About 95 percent of the employes of medium and large U.S. firms were covered by health insurance provided through the job last year, 89 percent by a retirement plan and 96 percent by life insurance, according to a Labor Department survey released yesterday.

The survey provides representative data for more than 21 million workers employed by firms with at least 100 to 250 workers, depending on the industry.

The survey also found that about 94 percent of the workers had some protection against income loss due to temporary illness -- either a sick-leave benefit or some form of sickness and accident insurance. About half also had protection against long-term disability.

The results are representative only of workers at medium and large firms, not the whole U.S. labor force. Benefits in smaller firms often are less favorable.

The study, published by the Bureau of Labor Statistics, showed that virtually all the employes were given paid holidays, vacations and time off for jury duty; 88 percent got funeral leave and 72 percent got rest time.

On the average, the BLS said, covered employes could expect the following benefits: rest periods of 26 minutes a day (most prevalent among production workers); 10 paid holidays a year; nine days of vacation after a year on the job, 16 days after 10 years and 21 days at 20 years; three days of funeral leave per death; 12 days of military leave, and 15 days of sick leave at full pay at one year of service, plus jury time off as needed.

In health plans, about 60 percent of the workers paid nothing for coverage for themselves -- the employer paid the whole cost -- and one-third paid nothing for dependents.

Virtually all had plans providing hospital, surgical, diagnostic and some form of mental health care, and 80 percent had protection against catastrophic expenses, either through a "stop-loss" provision or enrollment in a health maintenance organization. Nearly three-quarters had dental benefits, and a third would receive some employer-financed health benefit during a layoff.
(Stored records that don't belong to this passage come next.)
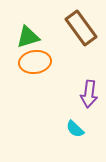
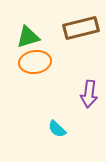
brown rectangle: rotated 68 degrees counterclockwise
cyan semicircle: moved 18 px left
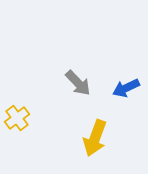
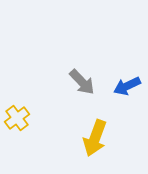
gray arrow: moved 4 px right, 1 px up
blue arrow: moved 1 px right, 2 px up
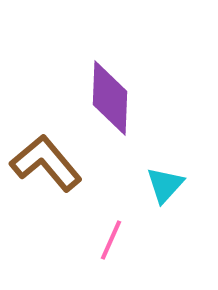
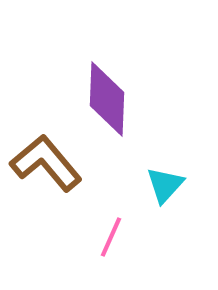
purple diamond: moved 3 px left, 1 px down
pink line: moved 3 px up
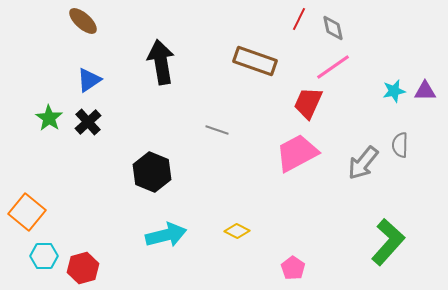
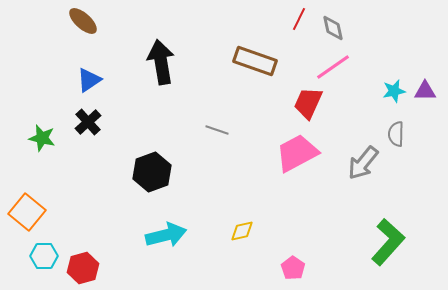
green star: moved 7 px left, 20 px down; rotated 20 degrees counterclockwise
gray semicircle: moved 4 px left, 11 px up
black hexagon: rotated 18 degrees clockwise
yellow diamond: moved 5 px right; rotated 40 degrees counterclockwise
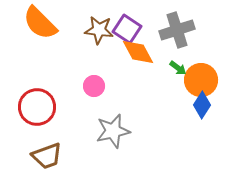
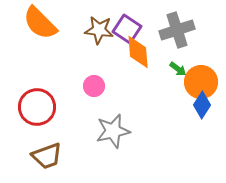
orange diamond: rotated 24 degrees clockwise
green arrow: moved 1 px down
orange circle: moved 2 px down
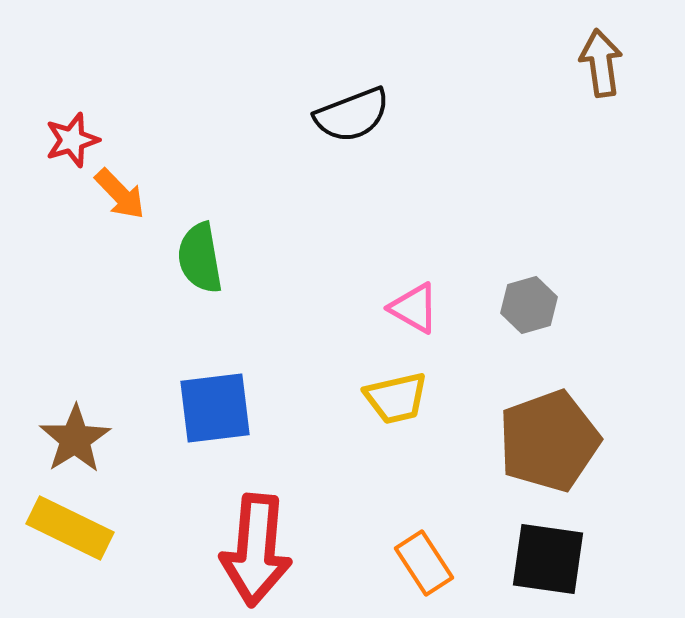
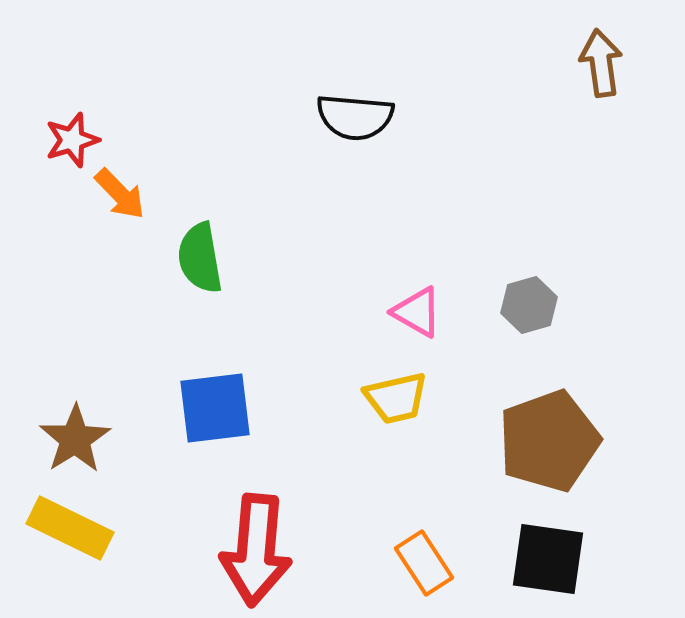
black semicircle: moved 3 px right, 2 px down; rotated 26 degrees clockwise
pink triangle: moved 3 px right, 4 px down
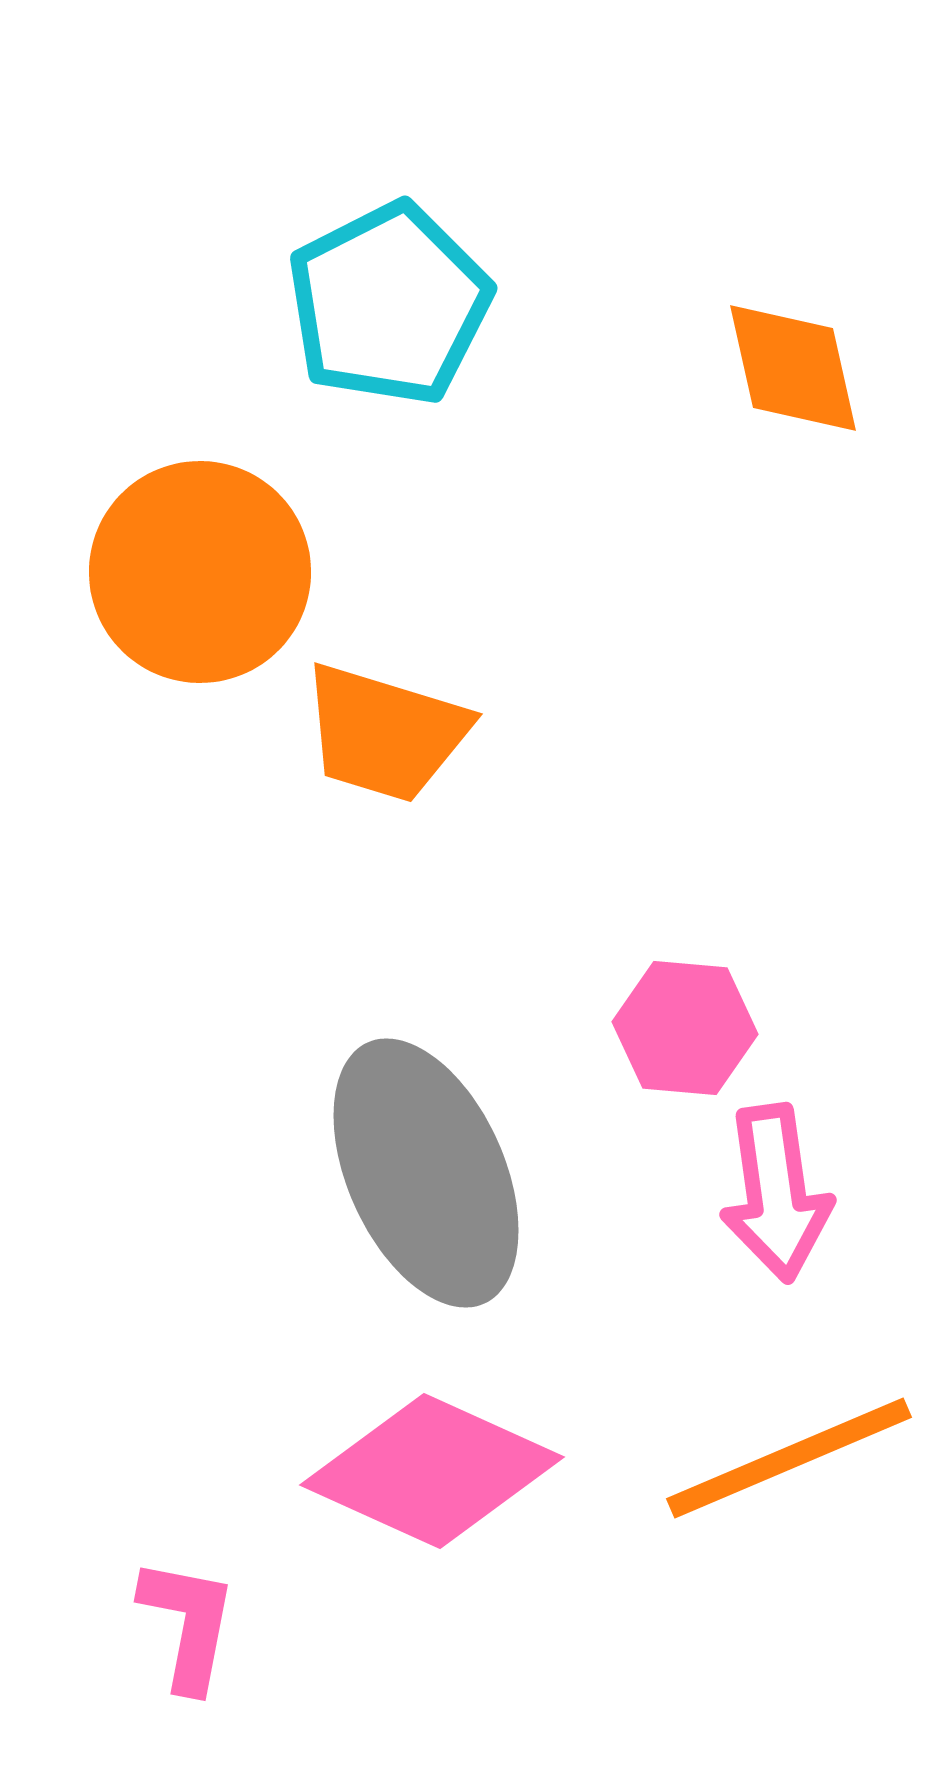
In the retirement area, 89 percent were covered either by a defined benefit plan or a defined contribution retirement plan, or both. The study found that 76 percent of the employes were covered by defined benefit plans, in which there is a set formula for determining annual benefits on retirement.

About 47 percent of the workers had a defined contribution retirement plan -- for example, a profit-sharing or deferred wage arrangement such as a 401(k) plan. In the latter, wages are set aside from the worker's salary for distribution on retirement and are not taxable until then; the employer usually makes a matching contribution, most frequently at the rate of 50 percent of the first 6 percent contributed by the employe.
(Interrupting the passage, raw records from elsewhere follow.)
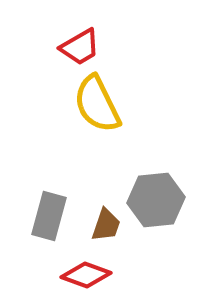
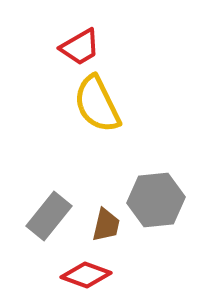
gray rectangle: rotated 24 degrees clockwise
brown trapezoid: rotated 6 degrees counterclockwise
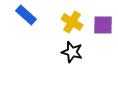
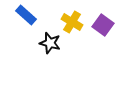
purple square: rotated 35 degrees clockwise
black star: moved 22 px left, 9 px up
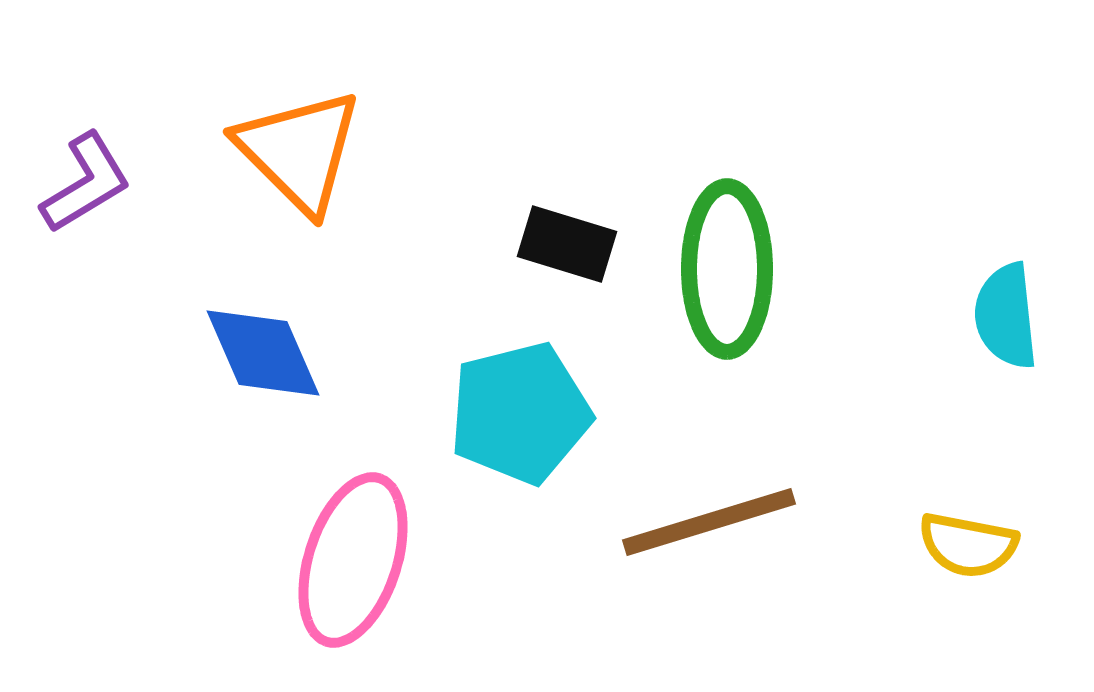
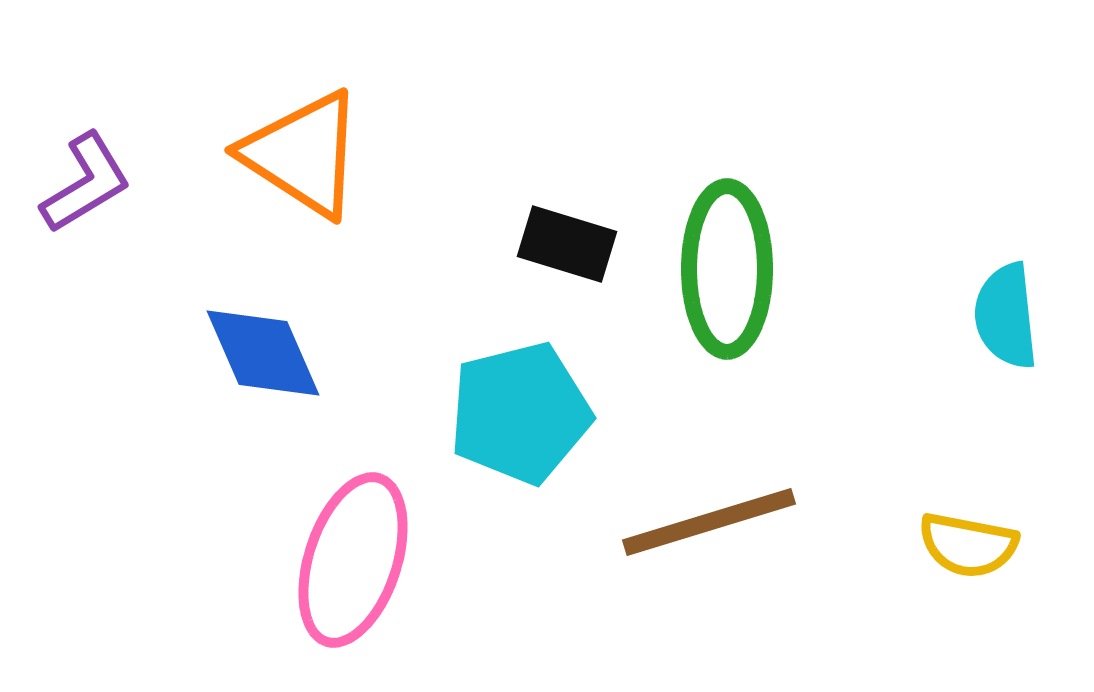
orange triangle: moved 4 px right, 3 px down; rotated 12 degrees counterclockwise
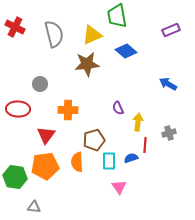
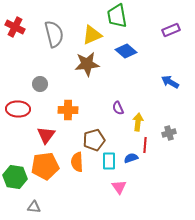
blue arrow: moved 2 px right, 2 px up
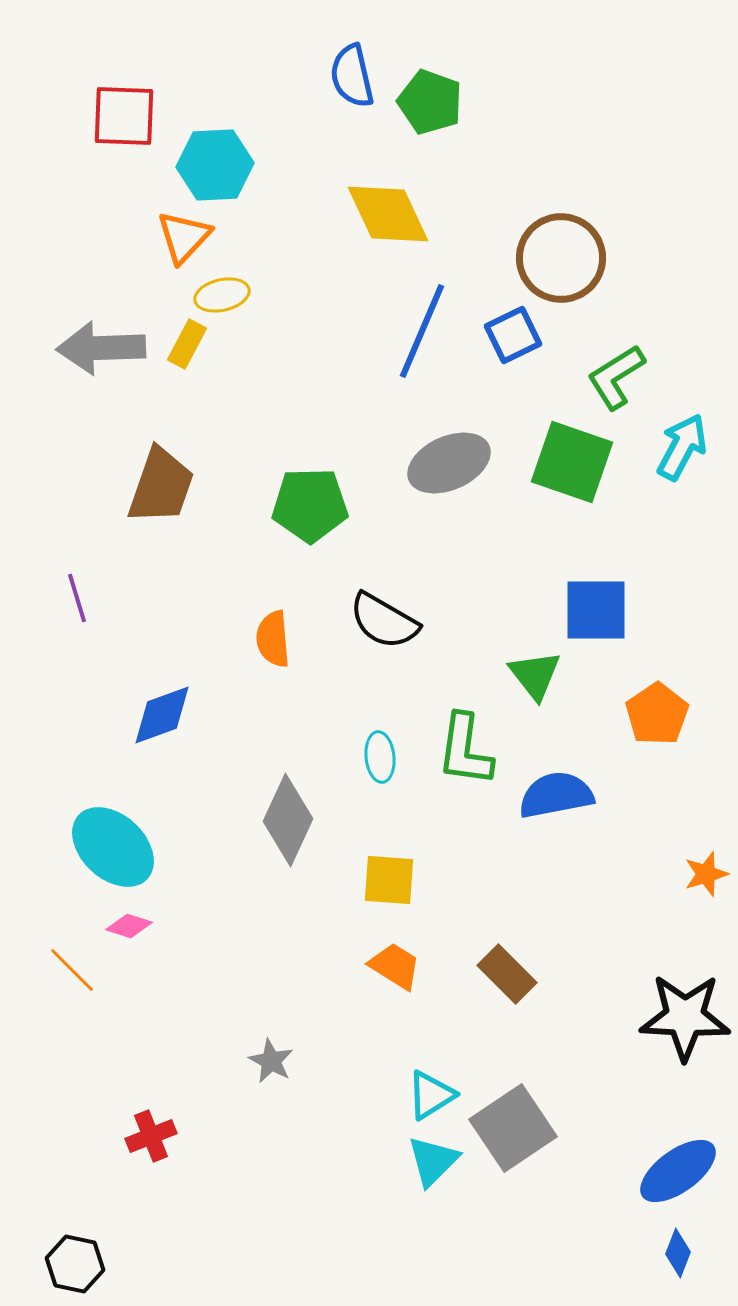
The study included figures on average benefit rates that would be received by a worker in 1986 from combined Social Security and defined-contribution pensions for those who had them.

Such a worker, retiring at 65 and having 40 years of employment, the last 25 in the job providing the pension, would receive the following benefits: If his (or her) final year salary was $15,000, the combined Social Security and job pensions would come to about $10,400. If the final year's salary was $30,000, the figure would be about $15,840, and if it was $40,000, the combined benefit would be $18,560.